Wohngemeinschaften sind keine Frage des Alters. Sicher, die Wahrscheinlichkeit, dass sich Teens und Twens auf eine gemeinsame Bude einlassen, ist größer, als dass sich Oldies ein Leben mit Gemeinschaftsküche und Einkaufsdienst antun. Und doch tun sie es, wie das Beispiel des Senioren-Hauses im Bornstedter Feld beweist.

Wenngleich das Anliegen der Jungen dem der Alten gleicht, hat sich die Form der WG gewandelt. Jeder Rentner hat dort seine eigene Wohnung mit Bad und Küche. Topfgucker und Vereinsmeierei sind unerwünscht. Dafür stehen Kontakt und unbedingte Nachbarschaftshilfe im mündlich vereinbarten "Vertrag". Da spart der eine einen teuren Handwerker und der andere eine Fahrt zum Baumarkt. Rentieren soll es sich für jeden mal.
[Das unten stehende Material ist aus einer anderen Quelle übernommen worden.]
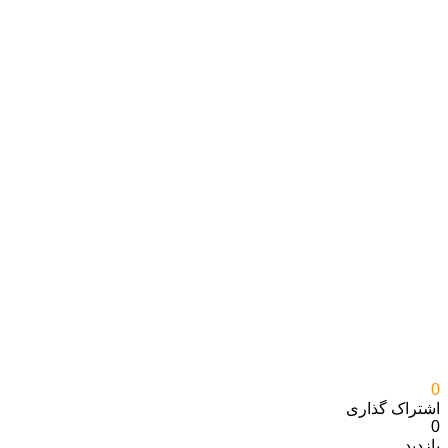
0
اشتراک گذاری‌
0
بازدید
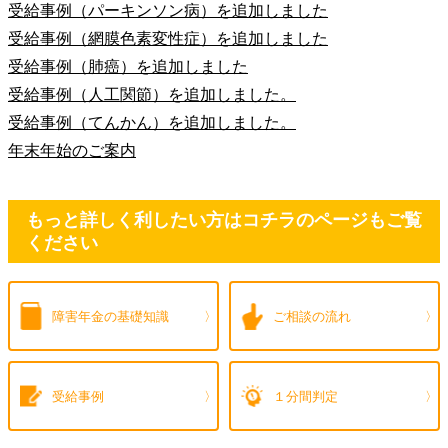
受給事例（パーキンソン病）を追加しました
受給事例（網膜色素変性症）を追加しました
受給事例（肺癌）を追加しました
受給事例（人工関節）を追加しました。
受給事例（てんかん）を追加しました。
年末年始のご案内
もっと詳しく利したい方はコチラのページもご覧
ください
障害年金の
基礎知識
ご相談の流れ
受給事例
１分間判定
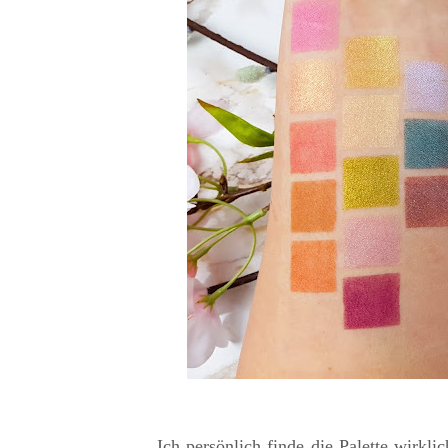
Ich persönlich finde die Palette wirklic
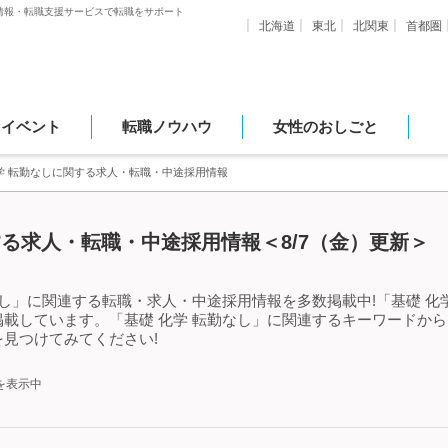
情報・転職支援サービスで転職をサポート
北海道
東北
北関東
首都圏
・イベント
転職ノウハウ
女性のおしごと
学 転勤なしに関する求人・転職・中途採用情報
する求人・転職・中途採用情報＜8/7（金）更新＞
なし」に関連する転職・求人・中途採用情報を多数掲載中!「基礎 化
載しています。「基礎 化学 転勤なし」に関連するキーワードか
見つけてみてください!
を表示中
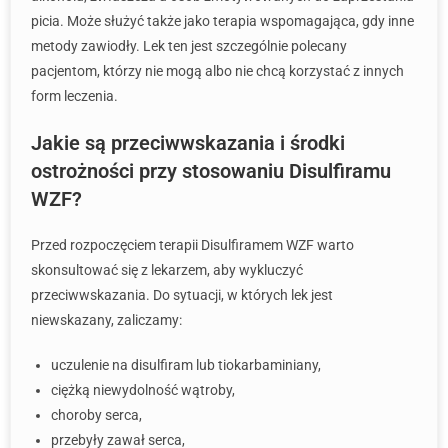
picia. Może służyć także jako terapia wspomagająca, gdy inne
metody zawiodły. Lek ten jest szczególnie polecany
pacjentom, którzy nie mogą albo nie chcą korzystać z innych
form leczenia.
Jakie są przeciwwskazania i środki
ostrożności przy stosowaniu Disulfiramu
WZF?
Przed rozpoczęciem terapii Disulfiramem WZF warto
skonsultować się z lekarzem, aby wykluczyć
przeciwwskazania. Do sytuacji, w których lek jest
niewskazany, zaliczamy:
uczulenie na disulfiram lub tiokarbaminiany,
ciężką niewydolność wątroby,
choroby serca,
przebyły zawał serca,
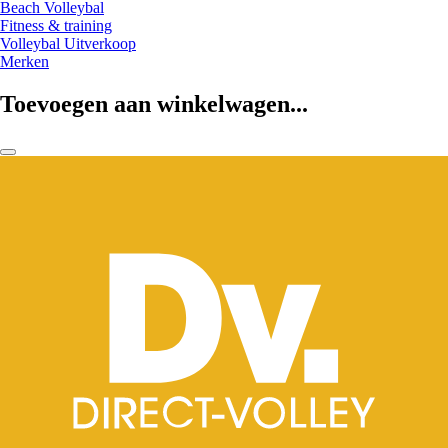
Beach Volleybal
Fitness & training
Volleybal Uitverkoop
Merken
Toevoegen aan winkelwagen...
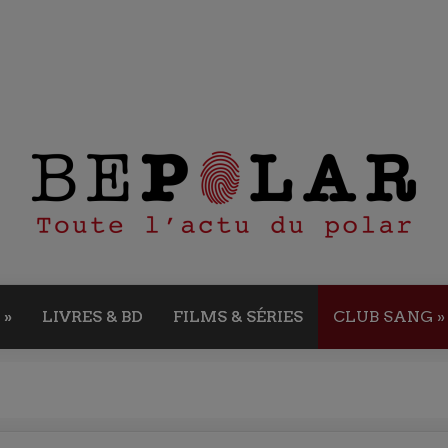
»
LIVRES & BD
FILMS & SÉRIES
CLUB SANG
»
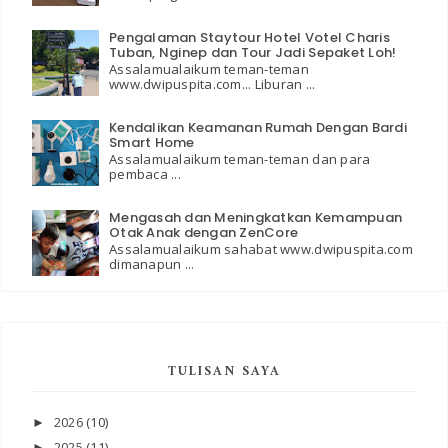
Pengalaman Staytour Hotel Votel Charis
Tuban, Nginep dan Tour Jadi Sepaket Loh!
Assalamualaikum teman-teman
www.dwipuspita.com... Liburan ...
Kendalikan Keamanan Rumah Dengan Bardi
Smart Home
Assalamualaikum teman-teman dan para
pembaca ...
Mengasah dan Meningkatkan Kemampuan
Otak Anak dengan ZenCore
Assalamualaikum sahabat www.dwipuspita.com
dimanapun ...
TULISAN SAYA
2026
(10)
►
2025
(11)
►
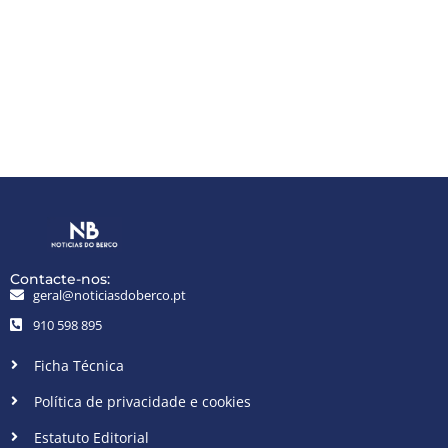
Contacte-nos:
geral@noticiasdoberco.pt
910 598 895
Ficha Técnica
Política de privacidade e cookies
Estatuto Editorial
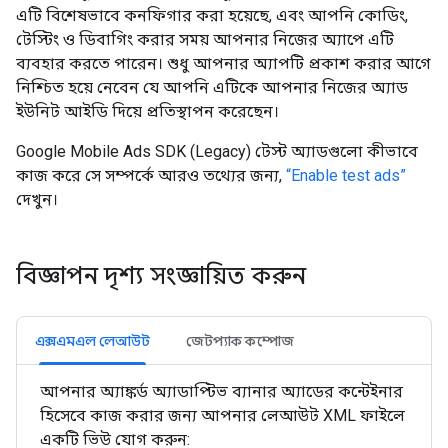
এটি বিশেষভাবে কনফিগার করা হয়েছে, এবং আপনি কোডিং,
টেস্টিং ও ডিবাগিং করার সময় আপনার নিজের অ্যাপে এটি
ব্যবহার করতে পারেন। শুধু আপনার অ্যাপটি প্রকাশ করার আগে
নিশ্চিত হয়ে নেবেন যে আপনি এটিকে আপনার নিজের অ্যাড
ইউনিট আইডি দিয়ে প্রতিস্থাপন করেছেন।
Google Mobile Ads SDK (Legacy)
টেস্ট অ্যাডগুলো কীভাবে
কাজ করে সে সম্পর্কে আরও তথ্যের জন্য,
“Enable test ads”
দেখুন।
বিজ্ঞাপন দৃশ্য সংজ্ঞায়িত করুন
এক্সএমএল লেআউট
জেটপ্যাক কম্পোজ
আপনার অ্যাঙ্কর্ড অ্যাডাপ্টিভ ব্যানার অ্যাডের কন্টেইনার
হিসেবে কাজ করার জন্য আপনার লেআউট XML ফাইলে
একটি ভিউ যোগ করুন:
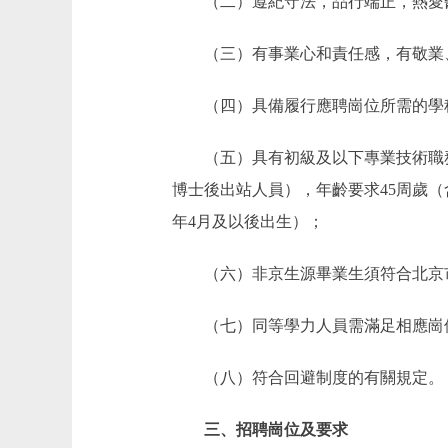
（二）遵紀守法，品行端正，熱愛醫
（三）有事業心和責任感，有敬業、
（四）具備履行應聘崗位所需的學科
（五）具有初級及以下專業技術職務資
博士後出站人員），年齡要求45周歲（含
年4月及以後出生）；
（六）非京生源畢業生須符合北京市
（七）同等學力人員需滿足相應崗
（八）符合回避制度的有關規定。
三、招聘崗位及要求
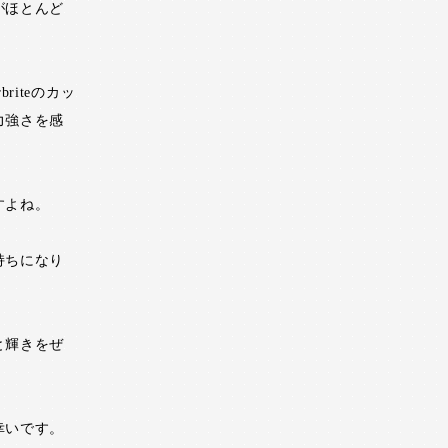
がほとんど
。
iteのカッ
力強さを感
すよね。
持ちになり
と輝きをぜ
幸いです。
So war das Ziel.

Fürs Erste scheint das Konzept aufzugehen. Neben baulichen Unzulänglichkeiten bleibt aber auch der Wermutstropfen, dass nicht wirklich jene, die am wenigsten Rente haben und sich viele Zukunftssorgen machen könnten, in die geförderten Wohnungen ziehen durften. Hier hat die Stadt nicht mitgespielt. Dennoch, das Experiment ist beachtenswert. Und wem's nicht mehr passt, der kann ja wieder ausziehen. Wie aus jeder anderen WG auch.